◆ **Task instructions**:
The listing that follows is to be output in full and without change.

****************************************

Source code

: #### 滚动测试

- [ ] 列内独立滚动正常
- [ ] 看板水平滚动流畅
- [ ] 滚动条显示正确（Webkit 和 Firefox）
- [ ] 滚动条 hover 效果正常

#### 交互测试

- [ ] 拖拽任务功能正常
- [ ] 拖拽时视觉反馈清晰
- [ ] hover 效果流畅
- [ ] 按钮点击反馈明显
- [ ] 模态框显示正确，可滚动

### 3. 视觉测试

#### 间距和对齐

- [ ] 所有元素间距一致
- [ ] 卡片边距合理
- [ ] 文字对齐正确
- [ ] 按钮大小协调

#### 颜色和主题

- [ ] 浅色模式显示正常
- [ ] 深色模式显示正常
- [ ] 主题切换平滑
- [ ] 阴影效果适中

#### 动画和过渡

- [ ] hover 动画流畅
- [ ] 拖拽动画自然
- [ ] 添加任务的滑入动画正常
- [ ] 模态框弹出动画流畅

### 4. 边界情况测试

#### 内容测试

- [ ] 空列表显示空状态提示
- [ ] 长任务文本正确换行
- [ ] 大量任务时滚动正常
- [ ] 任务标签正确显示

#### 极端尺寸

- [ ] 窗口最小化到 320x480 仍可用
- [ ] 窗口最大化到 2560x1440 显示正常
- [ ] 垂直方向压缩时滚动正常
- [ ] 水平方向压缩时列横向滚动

****************************************

◆ **Worked solution**:
Source code

: #### 滚动测试

- [ ] 列内独立滚动正常
- [ ] 看板水平滚动流畅
- [ ] 滚动条显示正确（Webkit 和 Firefox）
- [ ] 滚动条 hover 效果正常

#### 交互测试

- [ ] 拖拽任务功能正常
- [ ] 拖拽时视觉反馈清晰
- [ ] hover 效果流畅
- [ ] 按钮点击反馈明显
- [ ] 模态框显示正确，可滚动

### 3. 视觉测试

#### 间距和对齐

- [ ] 所有元素间距一致
- [ ] 卡片边距合理
- [ ] 文字对齐正确
- [ ] 按钮大小协调

#### 颜色和主题

- [ ] 浅色模式显示正常
- [ ] 深色模式显示正常
- [ ] 主题切换平滑
- [ ] 阴影效果适中

#### 动画和过渡

- [ ] hover 动画流畅
- [ ] 拖拽动画自然
- [ ] 添加任务的滑入动画正常
- [ ] 模态框弹出动画流畅

### 4. 边界情况测试

#### 内容测试

- [ ] 空列表显示空状态提示
- [ ] 长任务文本正确换行
- [ ] 大量任务时滚动正常
- [ ] 任务标签正确显示

#### 极端尺寸

- [ ] 窗口最小化到 320x480 仍可用
- [ ] 窗口最大化到 2560x1440 显示正常
- [ ] 垂直方向压缩时滚动正常
- [ ] 水平方向压缩时列横向滚动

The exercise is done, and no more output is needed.